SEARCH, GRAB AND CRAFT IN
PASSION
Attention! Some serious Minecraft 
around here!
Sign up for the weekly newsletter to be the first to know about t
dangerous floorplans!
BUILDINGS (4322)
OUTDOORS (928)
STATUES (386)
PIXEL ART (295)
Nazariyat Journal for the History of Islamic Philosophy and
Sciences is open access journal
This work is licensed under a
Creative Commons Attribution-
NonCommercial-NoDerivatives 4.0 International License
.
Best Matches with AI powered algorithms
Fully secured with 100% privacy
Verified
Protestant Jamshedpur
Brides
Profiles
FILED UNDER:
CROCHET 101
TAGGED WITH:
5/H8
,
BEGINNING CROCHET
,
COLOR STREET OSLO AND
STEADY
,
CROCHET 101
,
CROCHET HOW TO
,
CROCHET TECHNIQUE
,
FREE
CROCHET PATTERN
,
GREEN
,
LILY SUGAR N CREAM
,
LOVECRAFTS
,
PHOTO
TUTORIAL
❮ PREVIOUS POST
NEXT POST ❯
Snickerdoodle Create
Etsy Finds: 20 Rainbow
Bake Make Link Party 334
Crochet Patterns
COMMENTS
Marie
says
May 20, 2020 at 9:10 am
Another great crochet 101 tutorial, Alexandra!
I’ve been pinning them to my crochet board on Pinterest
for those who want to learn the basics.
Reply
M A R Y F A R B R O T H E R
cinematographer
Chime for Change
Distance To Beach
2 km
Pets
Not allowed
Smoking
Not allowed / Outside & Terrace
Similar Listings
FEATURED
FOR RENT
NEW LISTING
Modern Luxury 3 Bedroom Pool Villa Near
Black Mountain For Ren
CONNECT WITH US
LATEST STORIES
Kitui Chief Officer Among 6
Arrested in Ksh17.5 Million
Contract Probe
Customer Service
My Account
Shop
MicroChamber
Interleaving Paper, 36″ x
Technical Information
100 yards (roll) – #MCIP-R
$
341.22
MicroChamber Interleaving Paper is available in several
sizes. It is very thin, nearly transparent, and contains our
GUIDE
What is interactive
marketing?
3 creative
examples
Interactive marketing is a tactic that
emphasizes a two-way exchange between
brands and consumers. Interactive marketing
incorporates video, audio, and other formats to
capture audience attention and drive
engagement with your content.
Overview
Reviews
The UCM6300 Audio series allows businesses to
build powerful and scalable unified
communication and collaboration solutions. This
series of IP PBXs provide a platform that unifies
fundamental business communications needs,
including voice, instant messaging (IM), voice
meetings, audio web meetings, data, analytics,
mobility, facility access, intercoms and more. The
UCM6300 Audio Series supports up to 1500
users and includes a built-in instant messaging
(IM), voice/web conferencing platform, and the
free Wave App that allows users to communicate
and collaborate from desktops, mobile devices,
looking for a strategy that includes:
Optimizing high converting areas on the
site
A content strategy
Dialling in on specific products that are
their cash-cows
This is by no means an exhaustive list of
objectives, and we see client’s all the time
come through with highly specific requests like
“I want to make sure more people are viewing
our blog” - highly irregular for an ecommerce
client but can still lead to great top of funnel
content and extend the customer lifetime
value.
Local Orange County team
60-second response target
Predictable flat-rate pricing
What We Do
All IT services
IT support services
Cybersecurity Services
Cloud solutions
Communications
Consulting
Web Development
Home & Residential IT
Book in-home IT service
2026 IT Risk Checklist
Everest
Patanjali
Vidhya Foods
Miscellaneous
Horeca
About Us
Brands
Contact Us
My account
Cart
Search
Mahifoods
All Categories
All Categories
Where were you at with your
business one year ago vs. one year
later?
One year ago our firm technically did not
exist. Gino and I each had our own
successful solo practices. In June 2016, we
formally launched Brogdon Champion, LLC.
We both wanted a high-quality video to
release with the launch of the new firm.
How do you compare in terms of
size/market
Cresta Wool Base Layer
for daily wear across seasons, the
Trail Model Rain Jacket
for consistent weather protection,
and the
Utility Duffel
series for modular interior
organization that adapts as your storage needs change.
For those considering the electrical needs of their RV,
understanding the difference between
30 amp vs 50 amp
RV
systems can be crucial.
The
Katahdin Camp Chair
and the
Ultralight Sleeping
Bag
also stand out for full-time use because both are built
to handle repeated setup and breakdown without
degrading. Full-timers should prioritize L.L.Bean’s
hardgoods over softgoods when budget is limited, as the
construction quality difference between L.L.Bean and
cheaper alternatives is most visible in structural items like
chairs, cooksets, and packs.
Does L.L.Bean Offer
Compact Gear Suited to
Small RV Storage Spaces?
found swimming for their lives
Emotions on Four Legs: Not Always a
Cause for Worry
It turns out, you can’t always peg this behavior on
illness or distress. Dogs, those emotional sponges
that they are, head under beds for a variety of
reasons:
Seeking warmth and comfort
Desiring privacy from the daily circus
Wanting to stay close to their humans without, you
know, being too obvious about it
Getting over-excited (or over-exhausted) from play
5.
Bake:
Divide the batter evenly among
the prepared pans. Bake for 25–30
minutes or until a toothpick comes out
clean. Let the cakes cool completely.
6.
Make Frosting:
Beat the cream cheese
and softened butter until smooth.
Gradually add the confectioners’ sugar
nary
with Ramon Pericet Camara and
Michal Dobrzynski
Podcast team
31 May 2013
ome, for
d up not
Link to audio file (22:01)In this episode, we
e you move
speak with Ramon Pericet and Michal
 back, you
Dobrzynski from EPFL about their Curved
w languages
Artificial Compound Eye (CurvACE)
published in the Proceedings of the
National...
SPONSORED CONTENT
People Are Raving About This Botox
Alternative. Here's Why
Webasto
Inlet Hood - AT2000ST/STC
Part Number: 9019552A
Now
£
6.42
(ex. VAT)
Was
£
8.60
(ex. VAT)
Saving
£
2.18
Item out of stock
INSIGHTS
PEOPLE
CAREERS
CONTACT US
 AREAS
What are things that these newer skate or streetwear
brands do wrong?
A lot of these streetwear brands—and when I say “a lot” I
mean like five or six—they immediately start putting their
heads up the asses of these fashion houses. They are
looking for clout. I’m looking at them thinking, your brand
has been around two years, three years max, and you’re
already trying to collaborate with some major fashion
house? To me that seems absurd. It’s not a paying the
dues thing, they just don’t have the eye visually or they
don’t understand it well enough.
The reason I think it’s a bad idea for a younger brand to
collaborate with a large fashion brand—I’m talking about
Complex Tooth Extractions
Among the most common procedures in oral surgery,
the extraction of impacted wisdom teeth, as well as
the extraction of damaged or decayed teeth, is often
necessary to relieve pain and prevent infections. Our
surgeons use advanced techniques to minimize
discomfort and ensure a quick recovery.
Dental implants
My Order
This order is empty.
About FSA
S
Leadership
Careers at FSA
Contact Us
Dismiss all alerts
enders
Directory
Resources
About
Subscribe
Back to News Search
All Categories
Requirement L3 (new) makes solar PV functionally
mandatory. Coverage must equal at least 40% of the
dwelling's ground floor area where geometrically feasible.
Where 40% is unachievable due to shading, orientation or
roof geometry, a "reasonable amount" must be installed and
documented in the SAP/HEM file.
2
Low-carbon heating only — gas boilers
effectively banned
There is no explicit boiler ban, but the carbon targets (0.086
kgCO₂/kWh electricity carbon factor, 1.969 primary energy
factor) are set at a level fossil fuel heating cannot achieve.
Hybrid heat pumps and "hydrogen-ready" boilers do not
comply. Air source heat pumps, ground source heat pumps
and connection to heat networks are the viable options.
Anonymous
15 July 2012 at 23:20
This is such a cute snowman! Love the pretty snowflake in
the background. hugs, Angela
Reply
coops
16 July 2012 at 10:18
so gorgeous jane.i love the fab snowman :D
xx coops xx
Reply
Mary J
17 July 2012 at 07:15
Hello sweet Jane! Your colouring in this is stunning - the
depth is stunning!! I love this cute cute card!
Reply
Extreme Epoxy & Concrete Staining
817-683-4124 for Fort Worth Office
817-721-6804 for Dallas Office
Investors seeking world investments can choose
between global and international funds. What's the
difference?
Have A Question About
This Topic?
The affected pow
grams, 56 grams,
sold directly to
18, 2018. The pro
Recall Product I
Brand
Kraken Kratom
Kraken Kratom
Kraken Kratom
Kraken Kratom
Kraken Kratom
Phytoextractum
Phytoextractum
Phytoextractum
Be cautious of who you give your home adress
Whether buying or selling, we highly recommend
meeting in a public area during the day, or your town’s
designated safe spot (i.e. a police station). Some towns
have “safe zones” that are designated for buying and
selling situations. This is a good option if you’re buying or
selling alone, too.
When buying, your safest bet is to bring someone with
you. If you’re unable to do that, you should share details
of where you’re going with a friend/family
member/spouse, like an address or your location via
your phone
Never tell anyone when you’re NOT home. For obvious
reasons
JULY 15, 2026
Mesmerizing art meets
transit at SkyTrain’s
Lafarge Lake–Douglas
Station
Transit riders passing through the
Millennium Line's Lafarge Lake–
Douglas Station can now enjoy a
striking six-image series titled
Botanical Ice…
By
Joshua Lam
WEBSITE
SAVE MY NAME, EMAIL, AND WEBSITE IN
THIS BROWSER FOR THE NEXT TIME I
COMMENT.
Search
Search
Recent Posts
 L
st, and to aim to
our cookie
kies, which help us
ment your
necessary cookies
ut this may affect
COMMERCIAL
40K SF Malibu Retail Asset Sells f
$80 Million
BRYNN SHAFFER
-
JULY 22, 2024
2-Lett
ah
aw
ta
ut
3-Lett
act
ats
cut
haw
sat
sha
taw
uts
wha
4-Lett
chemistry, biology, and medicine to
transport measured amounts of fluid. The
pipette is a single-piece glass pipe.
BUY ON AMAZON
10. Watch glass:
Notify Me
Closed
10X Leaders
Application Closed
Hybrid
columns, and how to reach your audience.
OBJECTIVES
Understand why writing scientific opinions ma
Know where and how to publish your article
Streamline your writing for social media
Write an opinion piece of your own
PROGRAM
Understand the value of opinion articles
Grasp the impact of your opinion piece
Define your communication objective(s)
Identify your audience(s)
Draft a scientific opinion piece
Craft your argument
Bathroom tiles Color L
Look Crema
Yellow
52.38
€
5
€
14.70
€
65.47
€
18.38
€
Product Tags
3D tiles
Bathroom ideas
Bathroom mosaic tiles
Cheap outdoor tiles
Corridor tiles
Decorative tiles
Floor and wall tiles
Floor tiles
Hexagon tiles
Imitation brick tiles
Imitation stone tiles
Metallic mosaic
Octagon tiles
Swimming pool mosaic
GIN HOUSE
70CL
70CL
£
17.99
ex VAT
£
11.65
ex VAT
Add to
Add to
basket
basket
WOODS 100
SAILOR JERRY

##########

**Description of the task**
Would you show each line of the listing above that has the string "voice"?

**Response below**
including voice, instant messaging (IM), voice
(IM), voice/web conferencing platform, and the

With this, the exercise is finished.